● Data shown
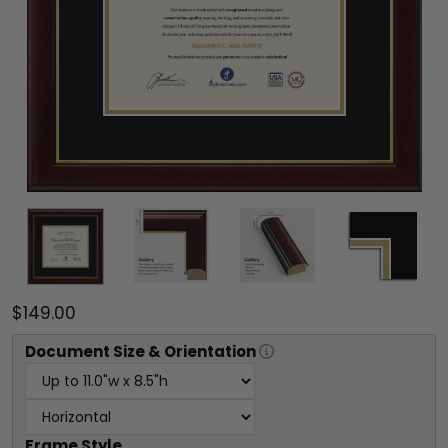
$149.00
Document
Size & Orientation
Frame Style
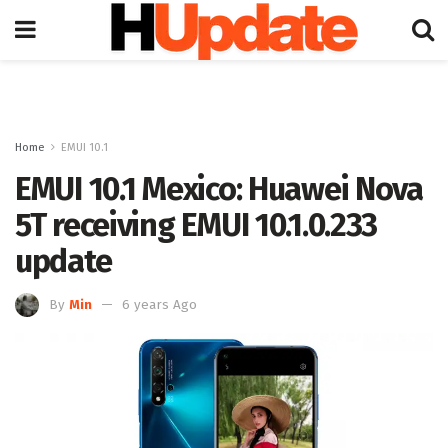
Home
EMUI 10.1
EMUI 10.1 Mexico: Huawei Nova
5T receiving EMUI 10.1.0.233
update
By
Min
6 years Ago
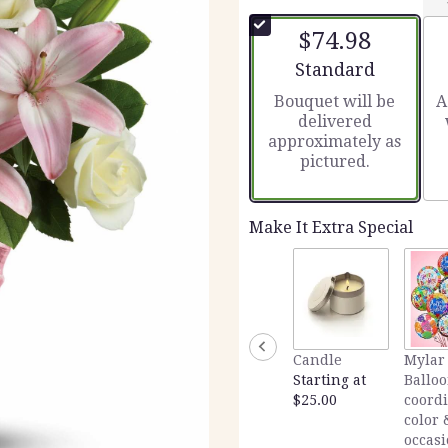
out
of
$74.98
5
stars
Arrangement size
Standard
based
Bouquet will be
A
on
delivered
3
approximately as
ratings.
pictured.
Read
reviews
by
clicking
Make It Extra Special
here.
This
link
will
scroll
down
Candle
Mylar
this
Starting at
Balloo
page
$25.00
coord
to
color 
the
occas
reviews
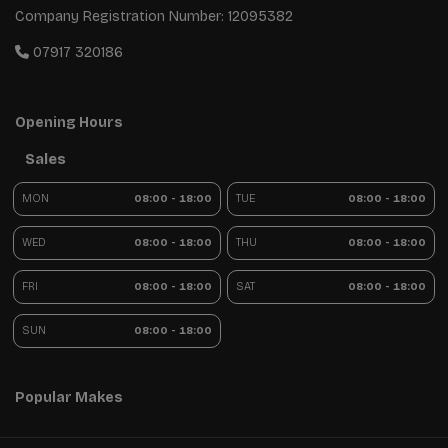
Company Registration Number:
12095382
07917 320186
Opening Hours
Sales
MON
08:00 - 18:00
TUE
08:00 - 18:00
WED
08:00 - 18:00
THU
08:00 - 18:00
FRI
08:00 - 18:00
SAT
08:00 - 18:00
SUN
08:00 - 18:00
Popular Makes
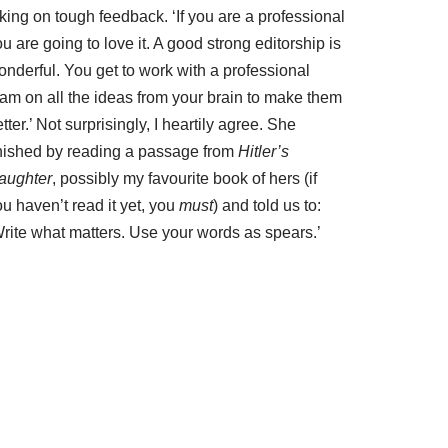
king on tough feedback. ‘If you are a professional
u are going to love it. A good strong editorship is
onderful. You get to work with a professional
eam on all the ideas from your brain to make them
tter.’ Not surprisingly, I heartily agree. She
inished by reading a passage from
Hitler’s
aughter
, possibly my favourite book of hers (if
u haven’t read it yet, you
must
) and told us to:
Write what matters. Use your words as spears.’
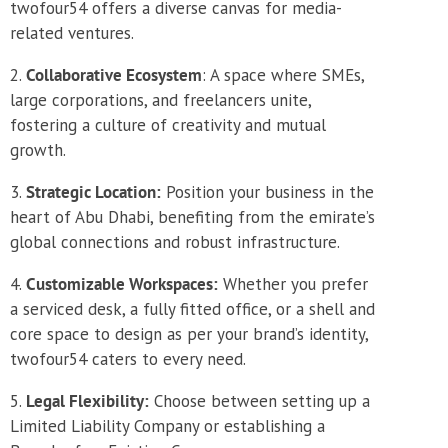
twofour54 offers a diverse canvas for media-
related ventures.
Collaborative Ecosystem
: A space where SMEs,
large corporations, and freelancers unite,
fostering a culture of creativity and mutual
growth.
Strategic Location:
Position your business in the
heart of Abu Dhabi, benefiting from the emirate’s
global connections and robust infrastructure.
Customizable Workspaces:
Whether you prefer
a serviced desk, a fully fitted office, or a shell and
core space to design as per your brand’s identity,
twofour54 caters to every need.
Legal Flexibility:
Choose between setting up a
Limited Liability Company or establishing a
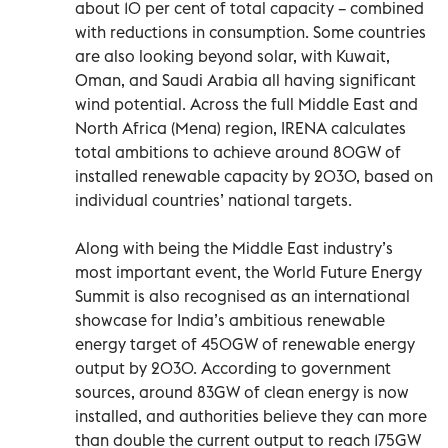
about 10 per cent of total capacity – combined
with reductions in consumption. Some countries
are also looking beyond solar, with Kuwait,
Oman, and Saudi Arabia all having significant
wind potential. Across the full Middle East and
North Africa (Mena) region, IRENA calculates
total ambitions to achieve around 80GW of
installed renewable capacity by 2030, based on
individual countries’ national targets.
Along with being the Middle East industry’s
most important event, the World Future Energy
Summit is also recognised as an international
showcase for India’s ambitious renewable
energy target of 450GW of renewable energy
output by 2030. According to government
sources, around 83GW of clean energy is now
installed, and authorities believe they can more
than double the current output to reach 175GW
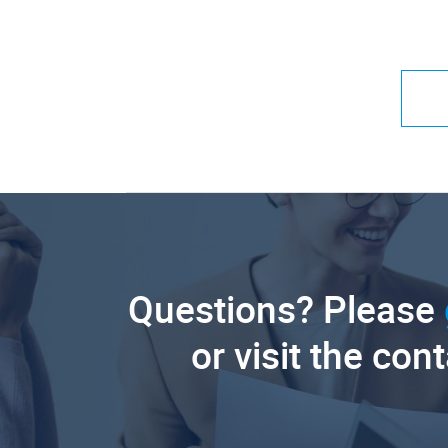
Questions? Please
or visit the con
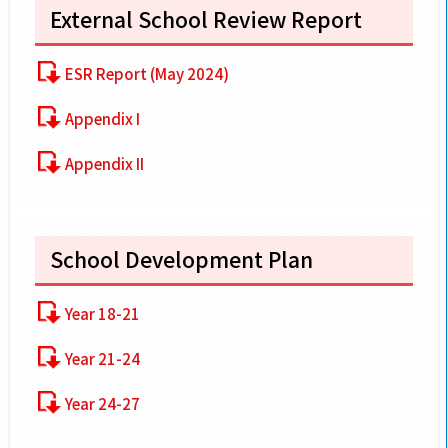
External School Review Report
ESR Report (May 2024)
Appendix I
Appendix II
School Development Plan
Year 18-21
Year 21-24
Year 24-27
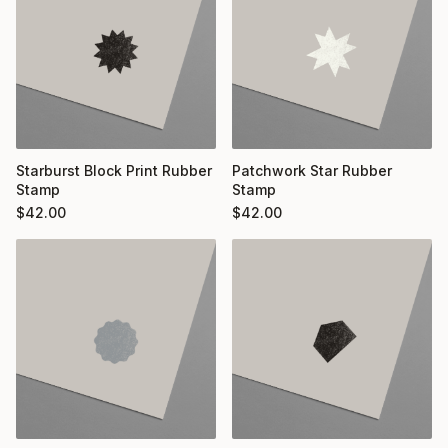
Starburst Block Print Rubber
Patchwork Star Rubber
Stamp
Stamp
$
42.00
$
42.00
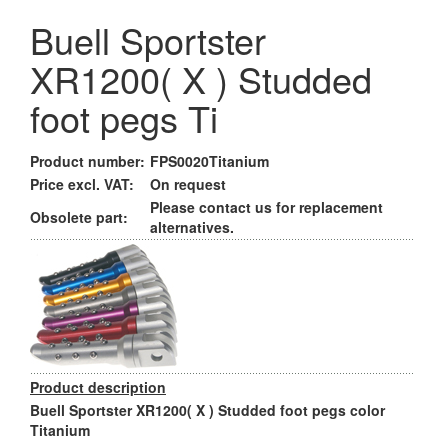
Buell Sportster
XR1200( X ) Studded
foot pegs Ti
Product number:
FPS0020Titanium
Price excl. VAT:
On request
Please contact us for replacement
Obsolete part:
alternatives.
Product description
Buell Sportster XR1200( X ) Studded foot pegs color
Titanium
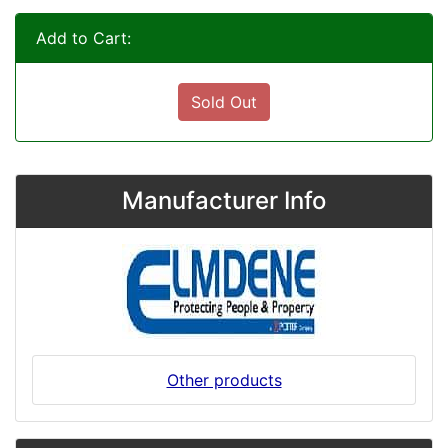
Add to Cart:
Sold Out
Manufacturer Info
Other products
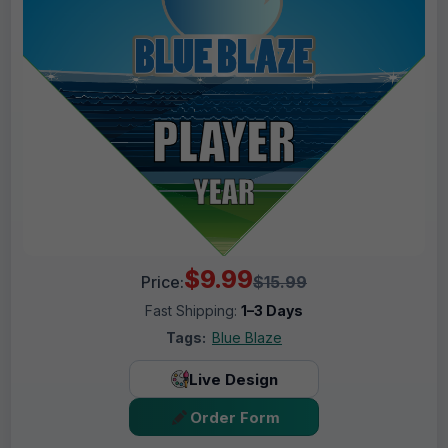
$9.99
Price:
$15.99
Fast Shipping:
1–3 Days
Tags:
Blue Blaze
Live Design
Order Form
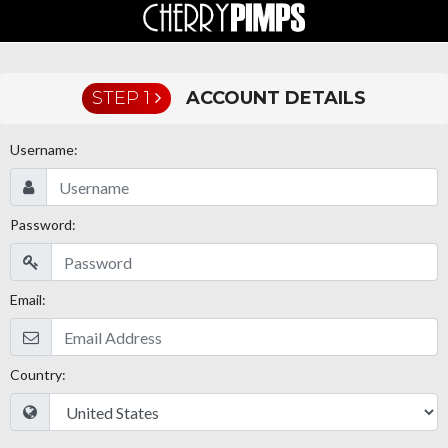
STEP 1
ACCOUNT DETAILS
Username:
Password:
Email:
Country:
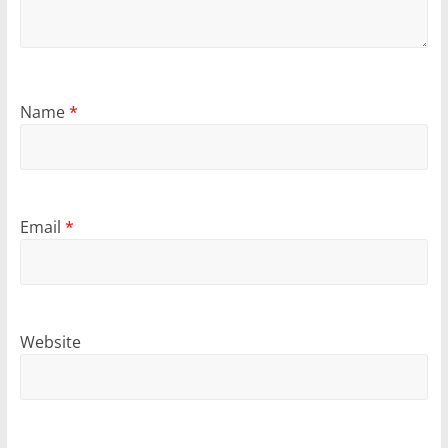
Name
*
Email
*
Website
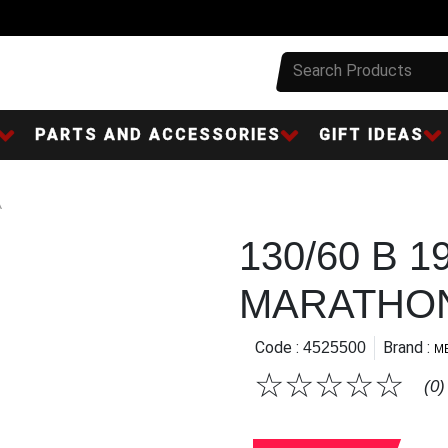
PARTS AND ACCESSORIES
GIFT IDEAS
A
130/60 B 1
MARATHON
Code :
Brand :
4525500
M
☆
☆
☆
☆
☆
(0)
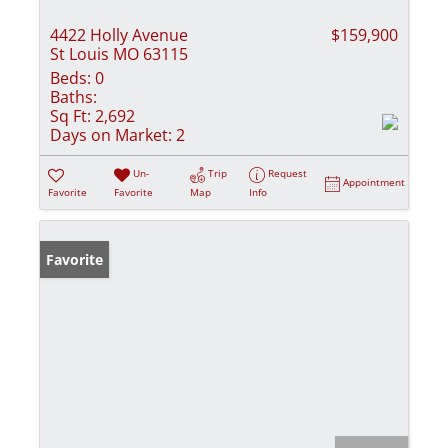
4422 Holly Avenue
$159,900
St Louis MO 63115
Beds:
0
Baths:
Sq Ft:
2,692
Days on Market:
2
Un-
Trip
Request
Appointment
Favorite
Favorite
Map
Info
Favorite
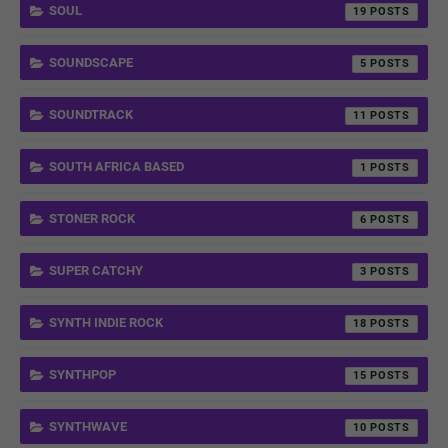
SOUL
19
SOUNDSCAPE
5
SOUNDTRACK
11
SOUTH AFRICA BASED
1
STONER ROCK
6
SUPER CATCHY
3
SYNTH INDIE ROCK
18
SYNTHPOP
15
SYNTHWAVE
10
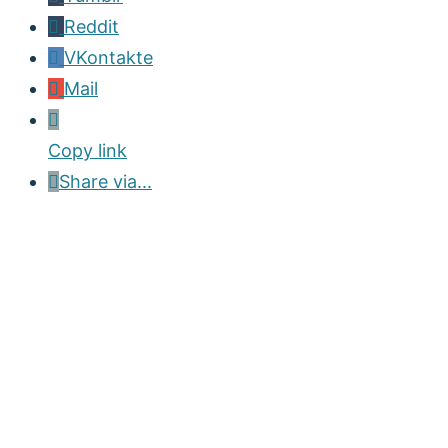
Reddit
VKontakte
Mail
Copy link
Share via...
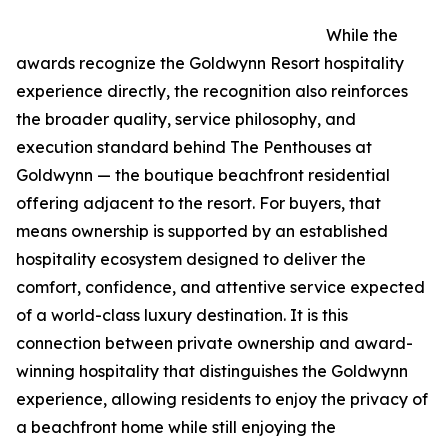
While the
awards recognize the Goldwynn Resort hospitality
experience directly, the recognition also reinforces
the broader quality, service philosophy, and
execution standard behind The Penthouses at
Goldwynn — the boutique beachfront residential
offering adjacent to the resort. For buyers, that
means ownership is supported by an established
hospitality ecosystem designed to deliver the
comfort, confidence, and attentive service expected
of a world-class luxury destination. It is this
connection between private ownership and award-
winning hospitality that distinguishes the Goldwynn
experience, allowing residents to enjoy the privacy of
a beachfront home while still enjoying the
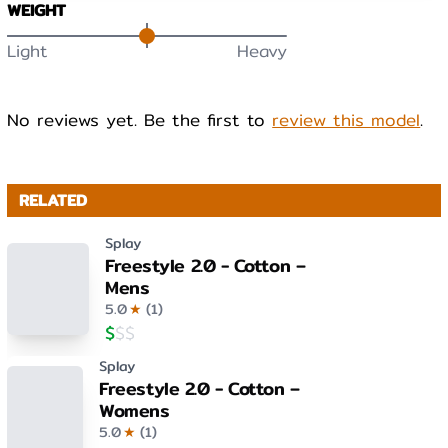
WEIGHT
Light
Heavy
No reviews yet. Be the first to
review this model
.
RELATED
Splay
Freestyle 2.0 - Cotton –
Mens
5.0
★
(
1
)
$
$
$
Splay
Freestyle 2.0 - Cotton –
Womens
5.0
★
(
1
)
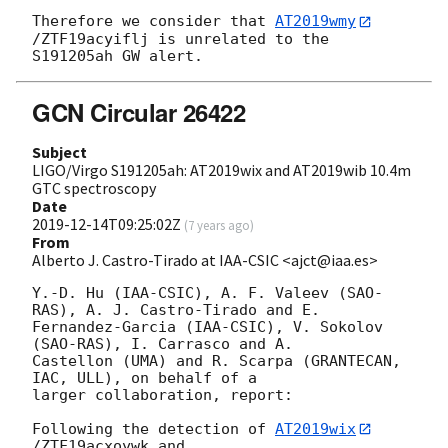
Therefore we consider that 
AT2019wmy
/ZTF19acyiflj is unrelated to the 

GCN Circular 26422
Subject
LIGO/Virgo S191205ah: AT2019wix and AT2019wib 10.4m
GTC spectroscopy
Date
2019-12-14T09:25:02Z
(
7 years ago
)
From
Alberto J. Castro-Tirado at IAA-CSIC <ajct@iaa.es>
Y.-D. Hu (IAA-CSIC), A. F. Valeev (SAO-
RAS), A. J. Castro-Tirado and E. 

Fernandez-Garcia (IAA-CSIC), V. Sokolov 
(SAO-RAS), I. Carrasco and A. 

Castellon (UMA) and R. Scarpa (GRANTECAN, 
IAC, ULL), on behalf of a 

larger collaboration, report:

Following the detection of 
AT2019wix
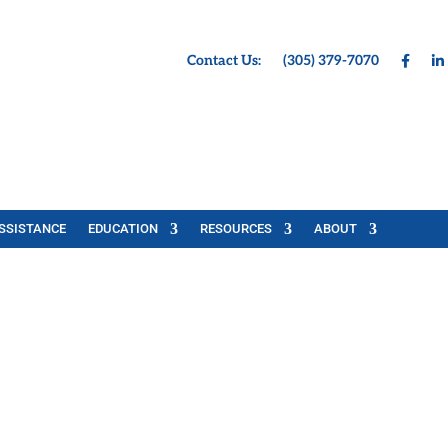
Contact Us:
(305) 379-7070
SSISTANCE
EDUCATION
RESOURCES
ABOUT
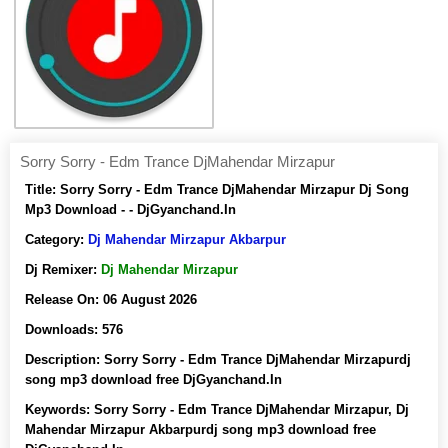
Sorry Sorry - Edm Trance DjMahendar Mirzapur
Title:
Sorry Sorry - Edm Trance DjMahendar Mirzapur Dj Song
Mp3 Download - - DjGyanchand.In
Category:
Dj Mahendar Mirzapur Akbarpur
Dj Remixer:
Dj Mahendar Mirzapur
Release On:
06 August 2026
Downloads:
576
Description:
Sorry Sorry - Edm Trance DjMahendar Mirzapurdj
song mp3 download free DjGyanchand.In
Keywords:
Sorry Sorry - Edm Trance DjMahendar Mirzapur, Dj
Mahendar Mirzapur Akbarpurdj song mp3 download free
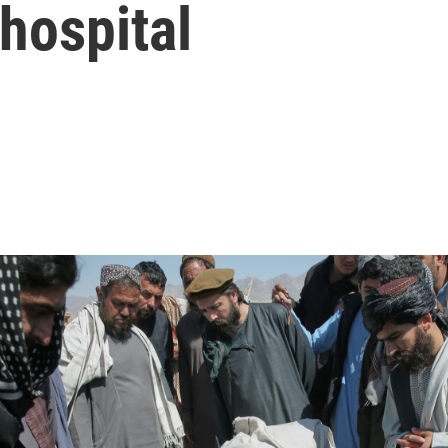
 hospital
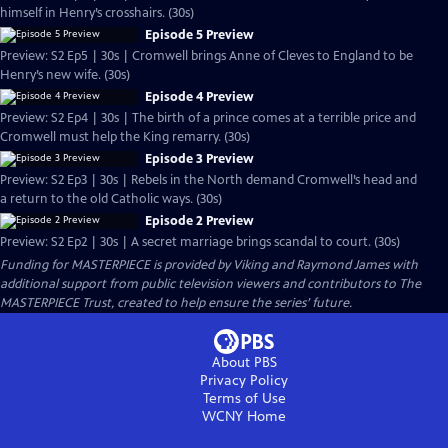
himself in Henry’s crosshairs. (30s)
Episode 5 Preview
Preview: S2 Ep5 | 30s | Cromwell brings Anne of Cleves to England to be
Henry’s new wife. (30s)
Episode 4 Preview
Preview: S2 Ep4 | 30s | The birth of a prince comes at a terrible price and
Cromwell must help the King remarry. (30s)
Episode 3 Preview
Preview: S2 Ep3 | 30s | Rebels in the North demand Cromwell’s head and
a return to the old Catholic ways. (30s)
Episode 2 Preview
Preview: S2 Ep2 | 30s | A secret marriage brings scandal to court. (30s)
Funding for MASTERPIECE is provided by Viking and Raymond James with
additional support from public television viewers and contributors to The
MASTERPIECE Trust, created to help ensure the series’ future.
About PBS
Privacy Policy
Terms of Use
WCNY
Home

● Task brief
Without the pictures, output the full listing exactly as it stands.

● Finished exercise
$149.00
Document
Size & Orientation
Frame Style
Home
EMUI 10.1
EMUI 10.1 Mexico: Huawei Nova
5T receiving EMUI 10.1.0.233
update
By
Min
6 years Ago
out
of
$74.98
5
stars
Arrangement size
Standard
based
Bouquet will be
A
on
delivered
3
approximately as
ratings.
pictured.
Read
reviews
by
clicking
Make It Extra Special
here.
This
link
will
scroll
down
Candle
Mylar
this
Starting at
Balloo
page
$25.00
coord
to
color 
the
occas
reviews
Company Registration Number:
12095382
07917 320186
Opening Hours
Sales
MON
08:00 - 18:00
TUE
08:00 - 18:00
WED
08:00 - 18:00
THU
08:00 - 18:00
FRI
08:00 - 18:00
SAT
08:00 - 18:00
SUN
08:00 - 18:00
Popular Makes
king on tough feedback. ‘If you are a professional
u are going to love it. A good strong editorship is
onderful. You get to work with a professional
eam on all the ideas from your brain to make them
tter.’ Not surprisingly, I heartily agree. She
inished by reading a passage from
Hitler’s
aughter
, possibly my favourite book of hers (if
u haven’t read it yet, you
must
) and told us to:
Write what matters. Use your words as spears.’
twofour54 offers a diverse canvas for media-
related ventures.
Collaborative Ecosystem
: A space where SMEs,
large corporations, and freelancers unite,
fostering a culture of creativity and mutual
growth.
Strategic Location:
Position your business in the
heart of Abu Dhabi, benefiting from the emirate’s
global connections and robust infrastructure.
Customizable Workspaces:
Whether you prefer
a serviced desk, a fully fitted office, or a shell and
core space to design as per your brand’s identity,
twofour54 caters to every need.
Legal Flexibility:
Choose between setting up a
Limited Liability Company or establishing a
about 10 per cent of total capacity – combined
with reductions in consumption. Some countries
are also looking beyond solar, with Kuwait,
Oman, and Saudi Arabia all having significant
wind potential. Across the full Middle East and
North Africa (Mena) region, IRENA calculates
total ambitions to achieve around 80GW of
installed renewable capacity by 2030, based on
individual countries’ national targets.
Along with being the Middle East industry’s
most important event, the World Future Energy
Summit is also recognised as an international
showcase for India’s ambitious renewable
energy target of 450GW of renewable energy
output by 2030. According to government
sources, around 83GW of clean energy is now
installed, and authorities believe they can more
than double the current output to reach 175GW
Questions? Please
or visit the con
External School Review Report
ESR Report (May 2024)
Appendix I
Appendix II
School Development Plan
Year 18-21
Year 21-24
Year 24-27
Starburst Block Print Rubber
Patchwork Star Rubber
Stamp
Stamp
$
42.00
$
42.00
Buell Sportster
XR1200( X ) Studded
foot pegs Ti
Product number:
FPS0020Titanium
Price excl. VAT:
On request
Please contact us for replacement
Obsolete part:
alternatives.
Product description
Buell Sportster XR1200( X ) Studded foot pegs color
Titanium
Add to Cart:
Sold Out
Manufacturer Info
Other products
$9.99
Price:
$15.99
Fast Shipping:
1–3 Days
Tags:
Blue Blaze
Live Design
Order Form
STEP 1
ACCOUNT DETAILS
Username:
Password:
Email:
Country:
Name
*
Email
*
Website
PARTS AND ACCESSORIES
GIFT IDEAS
A
130/60 B 1
MARATHON
Code :
Brand :
4525500
M
☆
☆
☆
☆
☆
(0)
4422 Holly Avenue
$159,900
St Louis MO 63115
Beds:
0
Baths:
Sq Ft:
2,692
Days on Market:
2
Un-
Trip
Request
Appointment
Favorite
Favorite
Map
Info
Favorite
SOUL
19
SOUNDSCAPE
5
SOUNDTRACK
11
SOUTH AFRICA BASED
1
STONER ROCK
6
SUPER CATCHY
3
SYNTH INDIE ROCK
18
SYNTHPOP
15
SYNTHWAVE
10
Reddit
VKontakte
Mail
Copy link
Share via...
While the
awards recognize the Goldwynn Resort hospitality
experience directly, the recognition also reinforces
the broader quality, service philosophy, and
execution standard behind The Penthouses at
Goldwynn — the boutique beachfront residential
offering adjacent to the resort. For buyers, that
means ownership is supported by an established
hospitality ecosystem designed to deliver the
comfort, confidence, and attentive service expected
of a world-class luxury destination. It is this
connection between private ownership and award-
winning hospitality that distinguishes the Goldwynn
experience, allowing residents to enjoy the privacy of
a beachfront home while still enjoying the
WEIGHT
Light
Heavy
No reviews yet. Be the first to
review this model
.
RELATED
Splay
Freestyle 2.0 - Cotton –
Mens
5.0
★
(
1
)
$
$
$
Splay
Freestyle 2.0 - Cotton –
Womens
5.0
★
(
1
)
Therefore we consider that 
AT2019wmy
/ZTF19acyiflj is unrelated to the 

GCN Circular 26422
Subject
LIGO/Virgo S191205ah: AT2019wix and AT2019wib 10.4m
GTC spectroscopy
Date
2019-12-14T09:25:02Z
(
7 years ago
)
From
Alberto J. Castro-Tirado at IAA-CSIC <ajct@iaa.es>
Y.-D. Hu (IAA-CSIC), A. F. Valeev (SAO-
RAS), A. J. Castro-Tirado and E. 

Fernandez-Garcia (IAA-CSIC), V. Sokolov 
(SAO-RAS), I. Carrasco and A. 

Castellon (UMA) and R. Scarpa (GRANTECAN, 
IAC, ULL), on behalf of a 

larger collaboration, report:

Following the detection of 
AT2019wix
Contact Us:
(305) 379-7070
SSISTANCE
EDUCATION
RESOURCES
ABOUT
Sorry Sorry - Edm Trance DjMahendar Mirzapur
Title:
Sorry Sorry - Edm Trance DjMahendar Mirzapur Dj Song
Mp3 Download - - DjGyanchand.In
Category:
Dj Mahendar Mirzapur Akbarpur
Dj Remixer:
Dj Mahendar Mirzapur
Release On:
06 August 2026
Downloads:
576
Description:
Sorry Sorry - Edm Trance DjMahendar Mirzapurdj
song mp3 download free DjGyanchand.In
Keywords:
Sorry Sorry - Edm Trance DjMahendar Mirzapur, Dj
Mahendar Mirzapur Akbarpurdj song mp3 download free
 hospital
himself in Henry’s crosshairs. (30s)
Episode 5 Preview
Preview: S2 Ep5 | 30s | Cromwell brings Anne of Cleves to England to be
Henry’s new wife. (30s)
Episode 4 Preview
Preview: S2 Ep4 | 30s | The birth of a prince comes at a terrible price and
Cromwell must help the King remarry. (30s)
Episode 3 Preview
Preview: S2 Ep3 | 30s | Rebels in the North demand Cromwell’s head and
a return to the old Catholic ways. (30s)
Episode 2 Preview
Preview: S2 Ep2 | 30s | A secret marriage brings scandal to court. (30s)
Funding for MASTERPIECE is provided by Viking and Raymond James with
additional support from public television viewers and contributors to The
MASTERPIECE Trust, created to help ensure the series’ future.
About PBS
Privacy Policy
Terms of Use
WCNY
Home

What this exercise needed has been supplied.